## [WHAT THIS TASK INVOLVES]
Out of the data below, copy every line with the string "særeje".

## [DATA FOR PROCESSING]
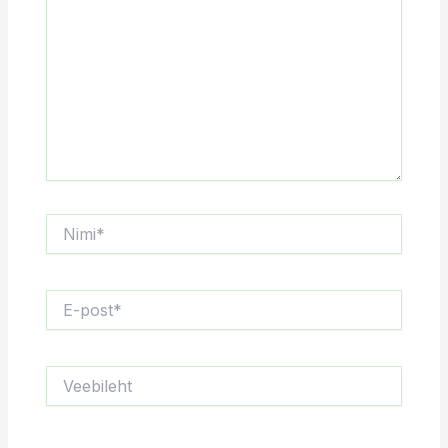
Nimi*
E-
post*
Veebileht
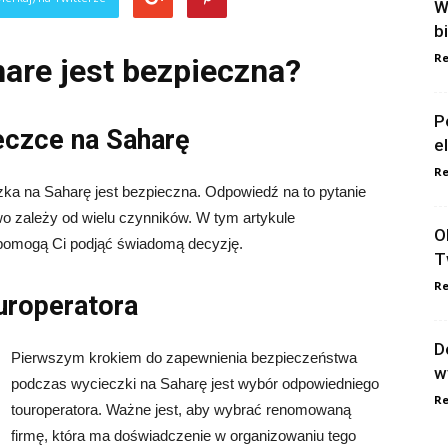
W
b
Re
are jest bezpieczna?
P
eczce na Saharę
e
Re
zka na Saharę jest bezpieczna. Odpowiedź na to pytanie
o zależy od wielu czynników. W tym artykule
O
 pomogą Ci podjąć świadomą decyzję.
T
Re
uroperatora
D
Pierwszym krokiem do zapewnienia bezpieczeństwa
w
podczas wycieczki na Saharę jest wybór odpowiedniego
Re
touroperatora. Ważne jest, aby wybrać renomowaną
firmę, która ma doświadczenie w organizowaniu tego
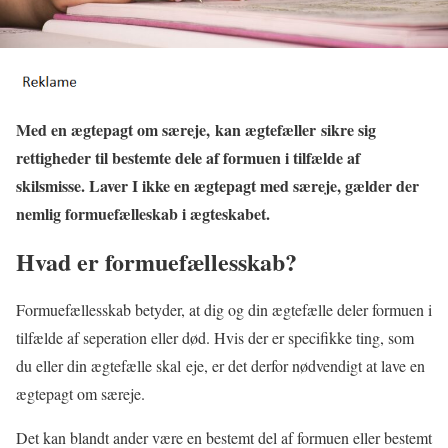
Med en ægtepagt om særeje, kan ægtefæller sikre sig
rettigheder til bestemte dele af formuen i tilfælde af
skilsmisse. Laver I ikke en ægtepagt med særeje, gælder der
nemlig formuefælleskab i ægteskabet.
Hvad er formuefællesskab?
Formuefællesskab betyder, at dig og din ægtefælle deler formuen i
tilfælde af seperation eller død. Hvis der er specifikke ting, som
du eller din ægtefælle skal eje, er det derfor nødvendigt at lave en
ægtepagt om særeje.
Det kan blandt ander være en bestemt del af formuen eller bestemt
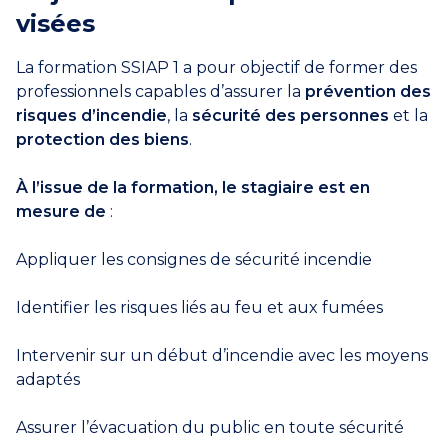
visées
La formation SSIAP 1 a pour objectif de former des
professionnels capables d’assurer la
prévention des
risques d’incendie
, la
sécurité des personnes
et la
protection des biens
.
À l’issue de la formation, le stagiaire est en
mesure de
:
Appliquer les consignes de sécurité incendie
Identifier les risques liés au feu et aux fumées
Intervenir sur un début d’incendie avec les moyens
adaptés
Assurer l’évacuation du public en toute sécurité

## [RESPONSE AREA]
Med en ægtepagt om særeje, kan ægtefæller sikre sig
skilsmisse. Laver I ikke en ægtepagt med særeje, gælder der
ægtepagt om særeje.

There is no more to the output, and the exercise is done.